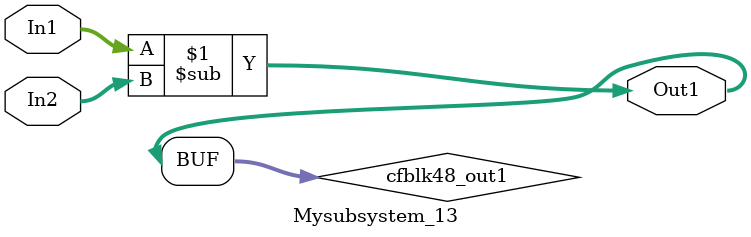
<source format=v>



`timescale 1 ns / 1 ns

module Mysubsystem_13
          (In1,
           In2,
           Out1);


  input   [7:0] In1;  // uint8
  input   [7:0] In2;  // uint8
  output  [7:0] Out1;  // uint8


  wire [7:0] cfblk48_out1;  // uint8


  assign cfblk48_out1 = In1 - In2;



  assign Out1 = cfblk48_out1;

endmodule  // Mysubsystem_13


</source>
====
#### Action item
The answer is the lines above, word for word, from the first one through the one containing "assign Out1 = cfblk48_out1;"; it includes no pictures.

#### Exercise solution
<source format=v>



`timescale 1 ns / 1 ns

module Mysubsystem_13
          (In1,
           In2,
           Out1);


  input   [7:0] In1;  // uint8
  input   [7:0] In2;  // uint8
  output  [7:0] Out1;  // uint8


  wire [7:0] cfblk48_out1;  // uint8


  assign cfblk48_out1 = In1 - In2;



  assign Out1 = cfblk48_out1;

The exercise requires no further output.